**RECORDS SUPPLIED:**
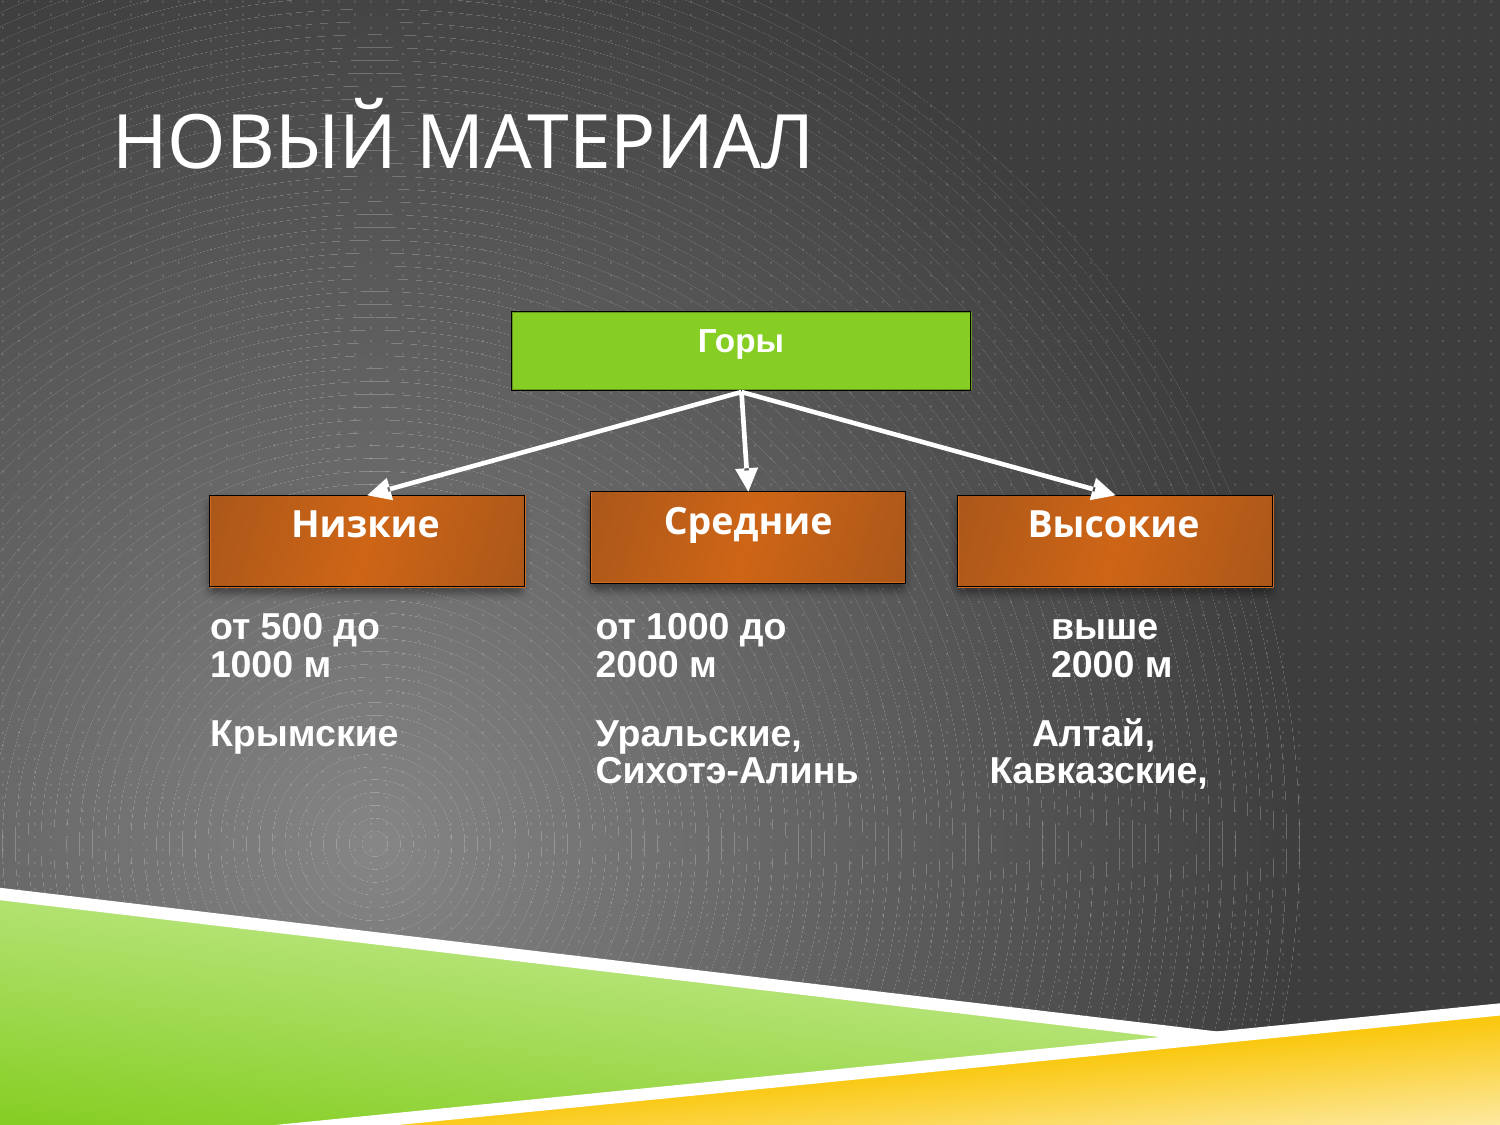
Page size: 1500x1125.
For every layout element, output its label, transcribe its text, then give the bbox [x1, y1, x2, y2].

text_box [196, 285, 1318, 604]
table_header выше 2000 м Алтай, Кавказские, [957, 615, 1304, 803]
title Новый материал [112, 45, 1388, 233]
table_header от 1000 до 2000 м Уральские, Сихотэ-Алинь [585, 615, 957, 803]
table_header от 500 до 1000 м Крымские [199, 615, 585, 803]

**REQUEST:** Type out exactly the span of lines from the one with "For every layout" to the end of the material above, counting both end lines, and nothing else.

**TASK ANSWER:**
For every layout element, output its label, transcribe its text, then give the bbox [x1, y1, x2, y2].

text_box [196, 285, 1318, 604]
table_header выше 2000 м Алтай, Кавказские, [957, 615, 1304, 803]
title Новый материал [112, 45, 1388, 233]
table_header от 1000 до 2000 м Уральские, Сихотэ-Алинь [585, 615, 957, 803]
table_header от 500 до 1000 м Крымские [199, 615, 585, 803]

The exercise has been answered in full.